Opera, expensive to stage and less of a draw than a new vaudeville joke-and-song-fest or Hollywood’s latest blockbuster, remained a part of the Music Hall’s mix, but just barely.  Still, there were bright spots.  On December 2, 1902, Pietro Mascagni, composer of the verismo masterpiece Cavalleria Rusticana appeared at the Music Hall in a production entitled Mascagni and his Italian Grand Opera Company. There is no way to know what was performed or how many of the citizens of Portsmouth were in attendance.  But just the fact that a major opera composer of the day was invited to perform at the Music Hall indicates that there was an audience for quality opera fare.
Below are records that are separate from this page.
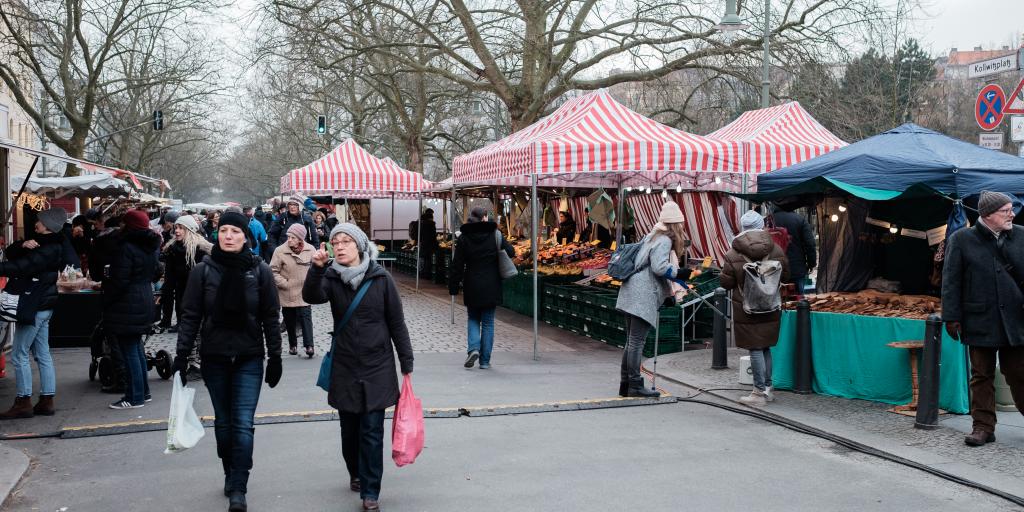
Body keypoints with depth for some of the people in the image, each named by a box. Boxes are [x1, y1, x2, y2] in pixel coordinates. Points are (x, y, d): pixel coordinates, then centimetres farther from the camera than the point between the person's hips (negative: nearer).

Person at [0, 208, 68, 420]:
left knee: (19, 355, -5)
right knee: (42, 354, 10)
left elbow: (20, 267, -24)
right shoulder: (41, 244, 14)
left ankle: (23, 403, 0)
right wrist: (23, 245, -13)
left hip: (33, 307, -10)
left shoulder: (49, 250, -17)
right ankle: (47, 401, 14)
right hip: (42, 306, 10)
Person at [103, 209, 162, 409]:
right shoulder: (150, 247, 9)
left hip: (127, 307, -9)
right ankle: (143, 391, 25)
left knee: (129, 352, -2)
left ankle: (135, 397, 2)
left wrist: (106, 301, -6)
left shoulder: (126, 248, -18)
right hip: (145, 301, 9)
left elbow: (119, 281, -20)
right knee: (137, 348, 18)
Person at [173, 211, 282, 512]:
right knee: (223, 421, 12)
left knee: (243, 424, -7)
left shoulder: (260, 271, -3)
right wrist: (182, 354, -7)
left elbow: (270, 317, 0)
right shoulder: (203, 271, -2)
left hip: (249, 358, -1)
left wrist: (275, 357, 0)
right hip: (214, 358, 1)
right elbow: (190, 316, -1)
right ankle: (230, 476, 29)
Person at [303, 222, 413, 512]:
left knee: (372, 431, -3)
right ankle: (356, 473, 37)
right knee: (349, 428, 13)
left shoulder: (381, 278, -7)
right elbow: (312, 297, -24)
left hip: (377, 367, -2)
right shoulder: (331, 278, -3)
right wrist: (317, 268, -41)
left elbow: (397, 323, -2)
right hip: (344, 368, 2)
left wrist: (407, 365, -1)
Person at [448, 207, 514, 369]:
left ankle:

But bright spots or no, opera continued slipping down the list of preferred Music Hall offerings. By 1911, there was exactly one night of opera, Verdi’s “Il Trovatore” compared to 60 nights devoted to vaudeville, movies, or some combination of the two. In 1949, the only opera performance at the Music Hall was the one featured in the Marx Brothers movie “A Night At The Opera”. 

But as was said once in an opera (please don’t ask which one): “It’s always darkest before the dawn”. In the 1980’s came what is now known as the Portsmouth Renaissance.  Positive reviews of the city brought droves of tourists, many from Metropolitan centers like Boston and New York. Some liked what they saw and decided to stay, bringing a new level of sophistication to the once rough-and-tumble town. This included a love of (you guessed it) opera.
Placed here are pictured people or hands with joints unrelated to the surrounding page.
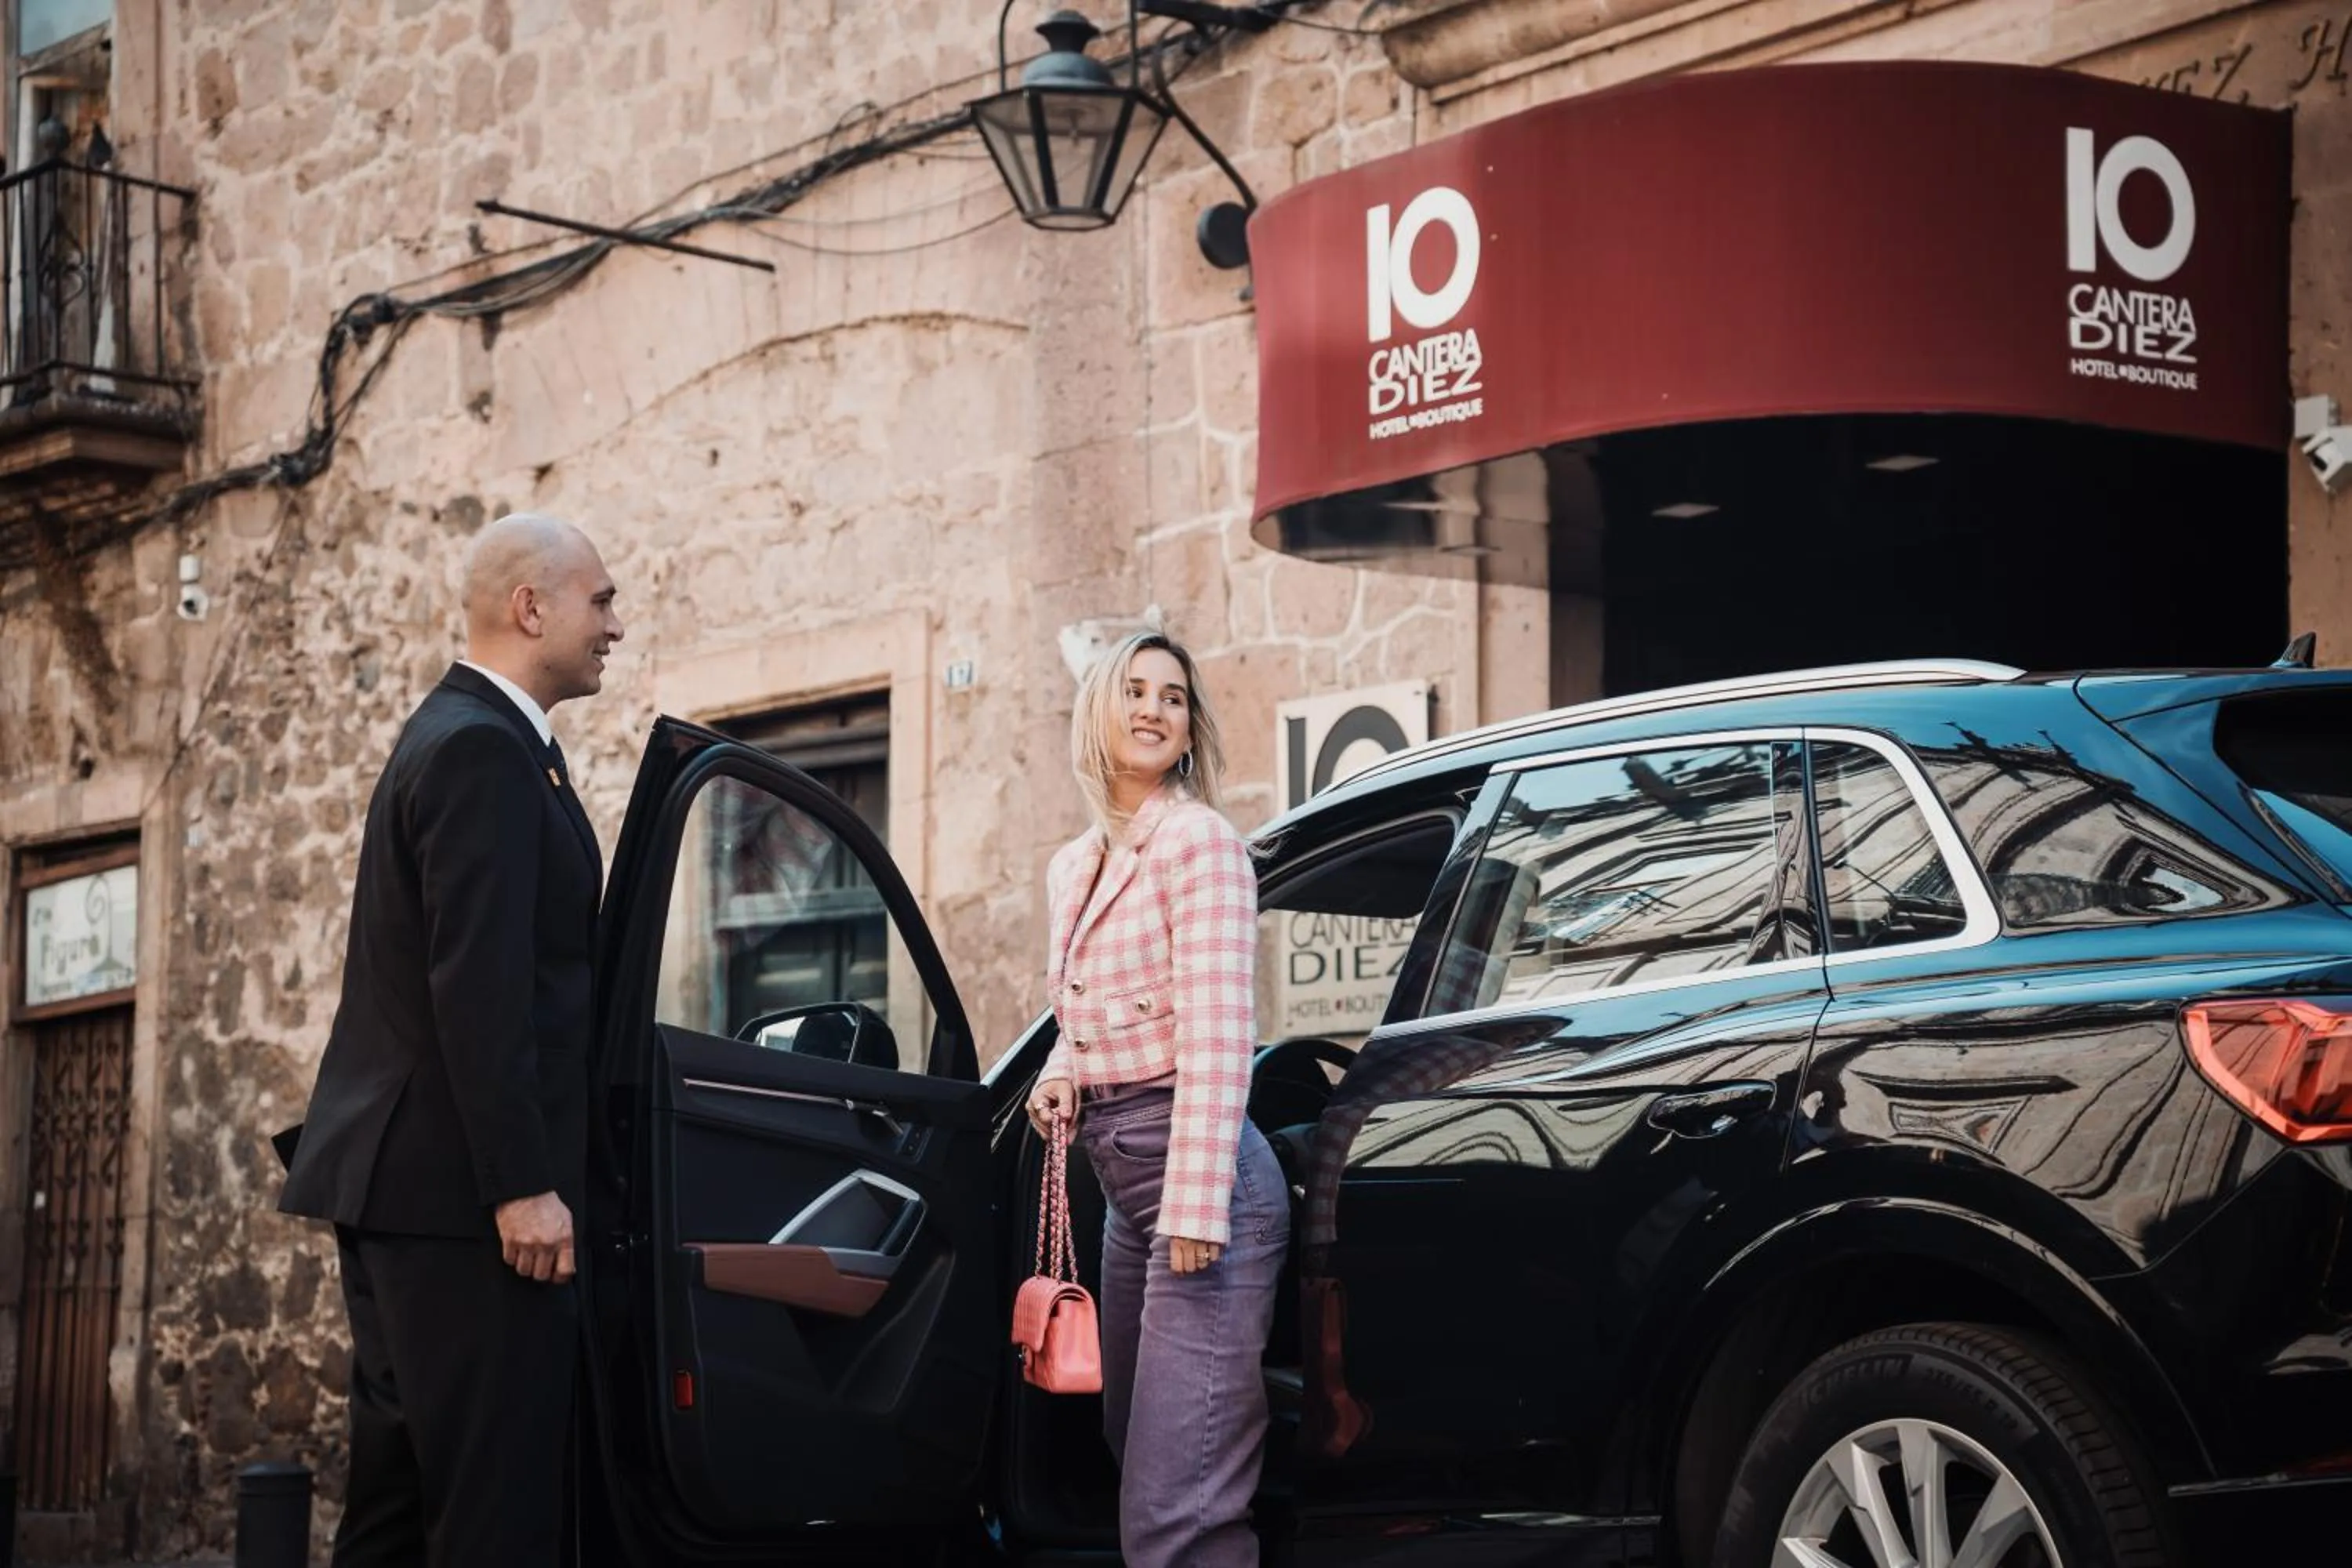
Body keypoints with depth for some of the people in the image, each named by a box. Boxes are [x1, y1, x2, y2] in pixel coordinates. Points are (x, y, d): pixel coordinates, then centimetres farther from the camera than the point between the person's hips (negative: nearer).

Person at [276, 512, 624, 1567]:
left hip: (401, 1178, 11)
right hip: (462, 1190, -11)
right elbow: (480, 988, -21)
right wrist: (524, 1186, -23)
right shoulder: (484, 750, -13)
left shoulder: (458, 735, 19)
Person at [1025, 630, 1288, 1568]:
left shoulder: (1197, 839, -8)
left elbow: (1217, 1032, -17)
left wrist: (1195, 1207, -24)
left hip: (1198, 1178, -9)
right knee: (1138, 1454, 22)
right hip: (1123, 1187, 10)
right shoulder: (1072, 868, 16)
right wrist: (1059, 1075, 4)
Pietro Mascagni, composer of the world famous verismo opera Cavalieri Rusticana, brought his Grande Italian Opera Company to the Music Hall in 1903, perhaps the most prestigious opera event in Portsmouth opera history.
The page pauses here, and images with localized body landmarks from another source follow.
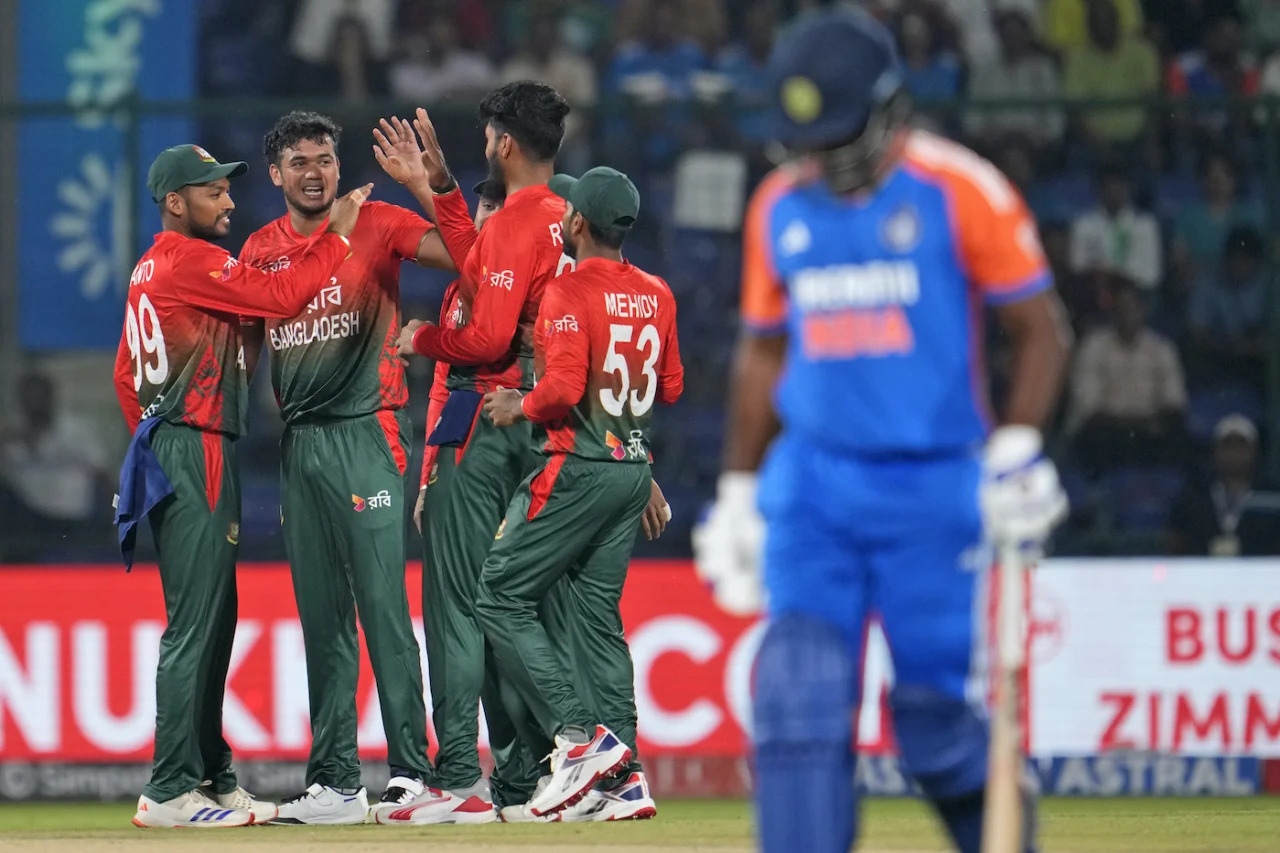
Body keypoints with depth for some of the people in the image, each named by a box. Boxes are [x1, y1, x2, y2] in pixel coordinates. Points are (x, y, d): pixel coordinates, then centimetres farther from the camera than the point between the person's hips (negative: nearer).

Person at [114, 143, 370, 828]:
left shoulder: (149, 270, 19)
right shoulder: (191, 261, -11)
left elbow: (126, 374, 23)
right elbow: (280, 295, -18)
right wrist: (337, 234, -9)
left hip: (164, 450, 11)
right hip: (197, 451, -11)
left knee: (213, 623, 14)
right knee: (194, 625, -12)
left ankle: (213, 780, 18)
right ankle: (169, 791, -15)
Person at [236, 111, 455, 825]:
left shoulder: (377, 224, -2)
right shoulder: (261, 250, 13)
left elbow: (465, 256, -16)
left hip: (367, 435, -5)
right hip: (298, 443, 6)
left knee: (383, 605, -12)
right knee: (322, 618, 7)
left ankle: (411, 768, -11)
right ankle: (336, 783, 10)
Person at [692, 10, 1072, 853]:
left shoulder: (961, 191, -7)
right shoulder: (780, 208, 8)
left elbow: (1041, 329, -3)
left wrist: (1017, 449, -15)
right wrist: (737, 492, 15)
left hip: (934, 490, -4)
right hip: (812, 486, 4)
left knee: (935, 707, -1)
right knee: (798, 699, -11)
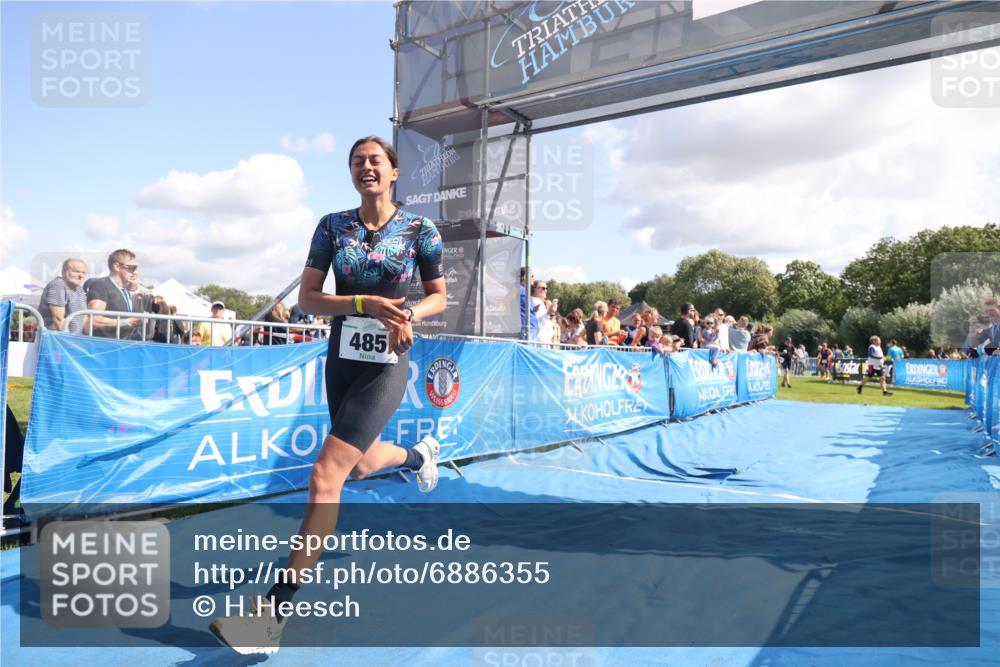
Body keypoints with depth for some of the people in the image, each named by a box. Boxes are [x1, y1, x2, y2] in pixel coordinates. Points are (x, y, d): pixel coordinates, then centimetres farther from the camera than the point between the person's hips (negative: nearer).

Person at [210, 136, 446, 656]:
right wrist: (366, 303, -20)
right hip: (342, 358, 4)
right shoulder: (332, 225, 1)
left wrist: (409, 314, -16)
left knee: (325, 475, -15)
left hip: (387, 364, -4)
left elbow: (439, 296, 6)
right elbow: (308, 298, -3)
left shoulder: (420, 230, -3)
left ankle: (274, 610, -7)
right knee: (363, 465, 22)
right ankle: (418, 454, 57)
The Music Hall recognized the shift in tastes, and by the dawn of the Aughts, live opera was once again appearing regularly.  And this time it wasn’t just Gilbert & Sullivan but the heavyweights of the operatic repertoire – Mozart, Verdi, Wagner, Puccini. The boom lasted until 2006 when the Met began broadcasting its own world-beating live performances into venues like the Historic Theater. Now, for a reasonable price and without having to travel hundreds of miles, citizens of Portsmouth were treated to the greatest singers in the world performing the greatest, most challenging works in the opera repertoire as well as daring works by living composers who pushed the boundaries of what opera can be.  

Though the Met Broadcasts were almost unanimously appreciated by Portsmouth’s opera-loving community, their impact on live opera at the Music Hall was devastating.  While one might say that live opera at the Music Hall was always on life support, it flatlined for the first time since the Music Hall first opened its doors in 1878. The final live opera performance at the Music Hall was, as far as I can tell, on April 4, 2006, when the Granite State Opera performed Madama Butterfly.


On November 8, 2023, live opera will live again, picking up where it left off with a performance of Madama Butterfly. How long will this new era last? How many great opera performances will we get to see performed live at the Music Hall in the coming years? There is no way to predict. But let me just say that staging operas is still an expensive, logistical nightmare, and opera will still have to compete against all of the excellent programming the Music Hall is currently bringing to Portsmouth. 

That’s showbiz.    

Teatro Lirico d’Europa (above) will perform Puccini’s Madama Butterfly on November 8, 2023, the first live opera at the Music Hall in almost twenty years. Ironically enough, the last live opera at the Music Hall was also Madama Butterfly.